Could you retype the material below, from the line containing "What is the maximum value shown in the chart?" through the line containing "The chart shows", both included, leaving out the pictures?

DATA LISTING:
——

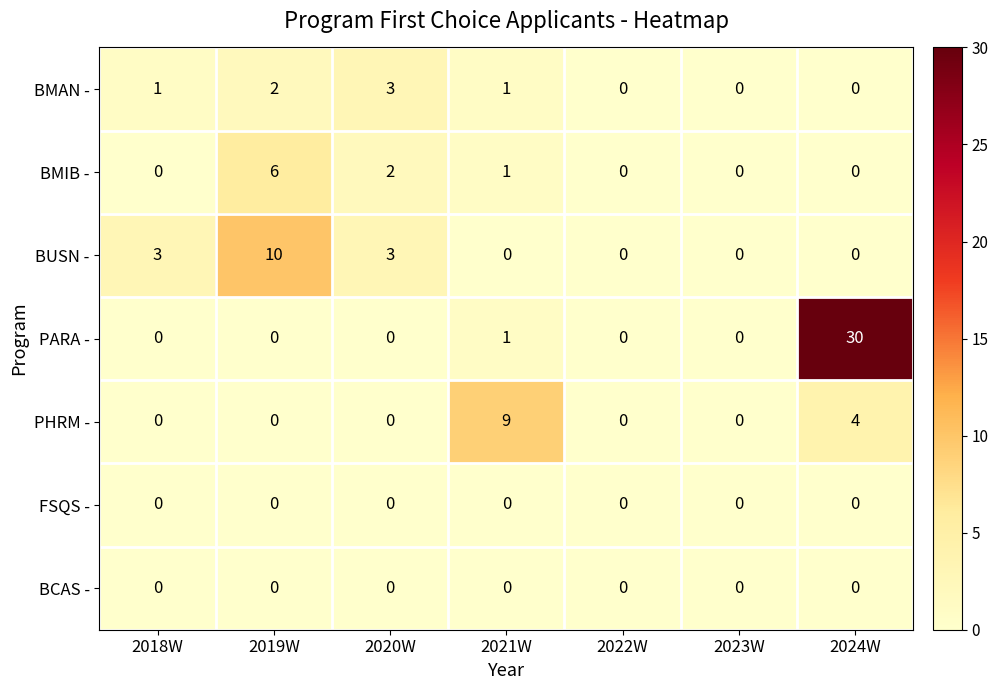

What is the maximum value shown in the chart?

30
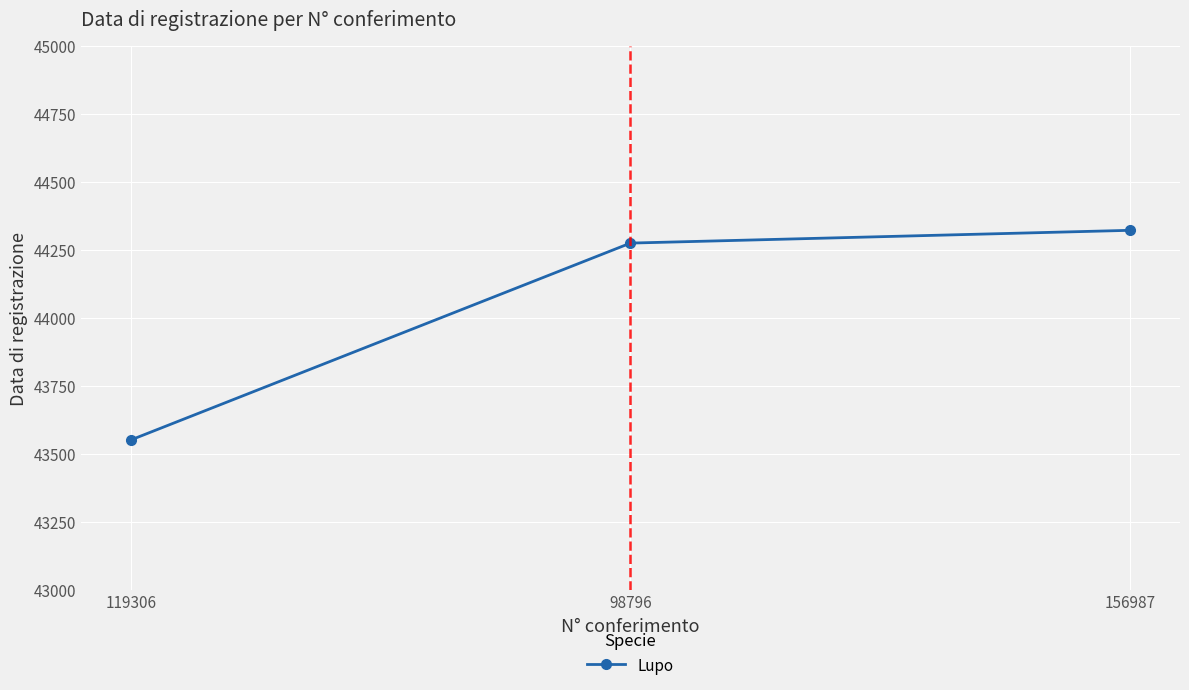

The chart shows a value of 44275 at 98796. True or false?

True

——

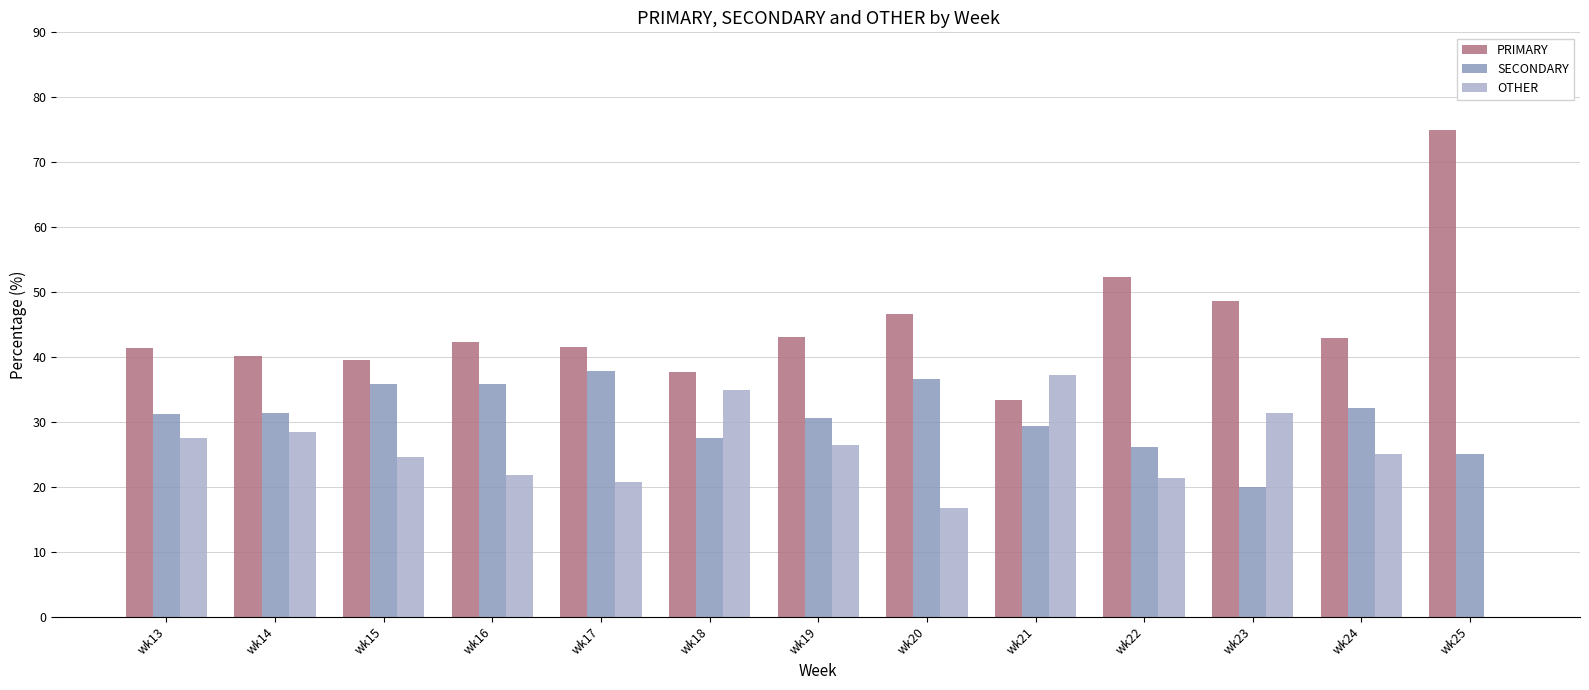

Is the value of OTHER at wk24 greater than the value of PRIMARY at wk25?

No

——

ANSWER TO THE EXERCISE:
What is the maximum value shown in the chart?

30

The chart shows a value of 44275 at 98796. True or false?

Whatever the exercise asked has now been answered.